Before even filing his first campaign contribution

report, my opponent Julio Robaina boasted April 1 on his Facebook page about

raising more than $600,000. So far, the Hialeah mayor and the two other

so-called front-runners in the mayor's race -- county Commissioner Carlos Gimenez

and former state Rep. Marcelo Llorente -- have raised a combined $1.2

million.That kind of money is nothing to brag about. You

have to ask: What do the people who provide that cash expect in

return?


But the money given directly to these candidates is

only part of the game. It's policed, and contributors are limited to $500 each.

Then there's the soft money -- from political action committees -- with no

contribution limit. Though not expressly tied to candidates, PACs often do the

dirty work.

Consider

Common Sense Now, a PAC chaired by Gimenez.

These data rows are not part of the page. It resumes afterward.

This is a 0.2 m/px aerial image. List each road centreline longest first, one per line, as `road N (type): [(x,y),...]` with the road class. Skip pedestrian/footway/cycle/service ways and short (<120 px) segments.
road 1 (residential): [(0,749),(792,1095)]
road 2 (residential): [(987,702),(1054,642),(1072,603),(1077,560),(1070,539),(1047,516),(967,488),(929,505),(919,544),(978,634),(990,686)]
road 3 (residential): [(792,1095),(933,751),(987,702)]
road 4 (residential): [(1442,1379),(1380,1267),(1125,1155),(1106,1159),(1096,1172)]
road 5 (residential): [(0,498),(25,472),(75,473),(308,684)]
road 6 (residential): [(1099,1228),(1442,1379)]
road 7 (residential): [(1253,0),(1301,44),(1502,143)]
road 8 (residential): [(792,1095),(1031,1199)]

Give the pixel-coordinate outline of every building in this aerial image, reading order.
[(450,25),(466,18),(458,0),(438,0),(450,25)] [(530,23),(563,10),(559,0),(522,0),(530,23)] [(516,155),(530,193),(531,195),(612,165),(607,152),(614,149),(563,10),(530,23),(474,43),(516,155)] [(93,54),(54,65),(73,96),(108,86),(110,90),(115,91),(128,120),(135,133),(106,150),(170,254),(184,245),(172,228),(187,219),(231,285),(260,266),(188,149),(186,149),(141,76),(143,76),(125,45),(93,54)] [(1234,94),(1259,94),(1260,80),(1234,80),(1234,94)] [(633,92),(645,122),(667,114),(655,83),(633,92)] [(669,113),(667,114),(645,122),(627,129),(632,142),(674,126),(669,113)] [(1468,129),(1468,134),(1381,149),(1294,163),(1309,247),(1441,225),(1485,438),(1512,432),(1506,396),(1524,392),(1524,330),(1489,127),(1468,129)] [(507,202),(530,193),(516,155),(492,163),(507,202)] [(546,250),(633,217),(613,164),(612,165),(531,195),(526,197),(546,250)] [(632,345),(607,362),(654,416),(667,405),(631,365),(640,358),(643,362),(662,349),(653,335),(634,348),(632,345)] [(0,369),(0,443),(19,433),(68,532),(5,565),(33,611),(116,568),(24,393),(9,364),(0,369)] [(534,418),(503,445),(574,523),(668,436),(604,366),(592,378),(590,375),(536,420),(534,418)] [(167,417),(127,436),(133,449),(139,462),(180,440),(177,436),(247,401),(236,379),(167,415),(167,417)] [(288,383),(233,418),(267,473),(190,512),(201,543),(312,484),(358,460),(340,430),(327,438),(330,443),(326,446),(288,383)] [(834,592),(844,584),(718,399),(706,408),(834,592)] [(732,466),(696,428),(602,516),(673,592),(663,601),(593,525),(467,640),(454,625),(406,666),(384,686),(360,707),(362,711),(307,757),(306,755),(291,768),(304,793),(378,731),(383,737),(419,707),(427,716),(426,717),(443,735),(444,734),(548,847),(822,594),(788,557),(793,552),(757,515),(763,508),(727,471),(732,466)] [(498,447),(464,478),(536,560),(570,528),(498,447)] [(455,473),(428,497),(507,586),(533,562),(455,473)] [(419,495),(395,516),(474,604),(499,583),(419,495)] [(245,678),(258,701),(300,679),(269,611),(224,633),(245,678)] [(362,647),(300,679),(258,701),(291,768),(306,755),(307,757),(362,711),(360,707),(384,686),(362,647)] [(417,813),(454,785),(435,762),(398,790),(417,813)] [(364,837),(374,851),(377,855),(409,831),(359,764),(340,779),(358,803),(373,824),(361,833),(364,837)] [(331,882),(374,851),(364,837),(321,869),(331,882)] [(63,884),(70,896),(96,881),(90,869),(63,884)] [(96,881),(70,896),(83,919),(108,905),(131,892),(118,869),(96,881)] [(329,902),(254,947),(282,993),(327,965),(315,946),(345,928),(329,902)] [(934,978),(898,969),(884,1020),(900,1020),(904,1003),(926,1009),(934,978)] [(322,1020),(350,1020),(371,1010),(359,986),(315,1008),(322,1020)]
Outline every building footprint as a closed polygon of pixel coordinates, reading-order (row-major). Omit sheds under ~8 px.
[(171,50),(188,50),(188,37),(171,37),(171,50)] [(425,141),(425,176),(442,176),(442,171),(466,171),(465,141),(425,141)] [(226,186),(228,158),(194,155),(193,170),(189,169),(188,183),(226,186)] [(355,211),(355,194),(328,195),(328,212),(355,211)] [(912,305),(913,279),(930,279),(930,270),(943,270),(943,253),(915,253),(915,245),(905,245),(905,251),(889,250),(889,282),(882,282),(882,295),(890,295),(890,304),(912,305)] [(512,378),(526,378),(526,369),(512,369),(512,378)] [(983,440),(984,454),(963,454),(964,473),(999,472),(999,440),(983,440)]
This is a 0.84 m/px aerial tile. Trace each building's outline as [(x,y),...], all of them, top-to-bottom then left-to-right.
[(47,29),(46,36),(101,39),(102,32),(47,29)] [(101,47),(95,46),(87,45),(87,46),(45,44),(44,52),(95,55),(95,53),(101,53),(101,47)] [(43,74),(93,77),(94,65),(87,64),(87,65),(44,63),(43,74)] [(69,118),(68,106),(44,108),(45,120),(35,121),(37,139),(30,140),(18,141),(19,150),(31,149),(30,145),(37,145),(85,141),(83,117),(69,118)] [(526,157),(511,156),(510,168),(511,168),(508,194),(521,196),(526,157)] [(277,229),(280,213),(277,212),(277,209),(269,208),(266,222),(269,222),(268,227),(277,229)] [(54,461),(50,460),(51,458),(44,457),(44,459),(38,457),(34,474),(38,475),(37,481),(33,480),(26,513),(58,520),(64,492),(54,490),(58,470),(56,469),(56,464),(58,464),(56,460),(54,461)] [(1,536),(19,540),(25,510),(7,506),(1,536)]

It was launched this past November

as a way to restore sanity to county government after then-Mayor Carlos Alvarez

had stirred things up. The group has collected $277,000, including sizable

donations from individuals and corporations that have given to Gimenez's mayoral

effort and do business with the county. For instance, real estate developer

Jeffrey Berkowitz, who raised $5,500 for Gimenez, gave Common Sense $15,000 this

past December. High-end builder Coastal Construction Group forked over

$10,000.

Since

Alvarez was recalled March 15, the PAC has spent money on consultants who are

working on Gimenez's campaign. Among them is Florida International University

professor Dario Moreno, who has been paid $22,623.

Then there's the Truth for Our Community, a PAC

chaired by Robaina buddy and Hialeah Housing Authority executive director Julio

Ponce. It took up the Hialeah pol's efforts against slot machines in Miami-Dade

and term limits in Hialeah. It has raised more than $400,000, at least some from

people and companies that do business with the county.

And

Llorente chairs a PAC too. It's called A New Day in Miami-Dade and had raised

$17,000 as of March 31.

Who is

controlling this race? The same developers, lobbyists, charter school owners,

and corporate barons responsible for the collapse of the real estate market and

the public school system. Greed, not reform, is driving this special

election.You have

to follow the money to know what is really going on.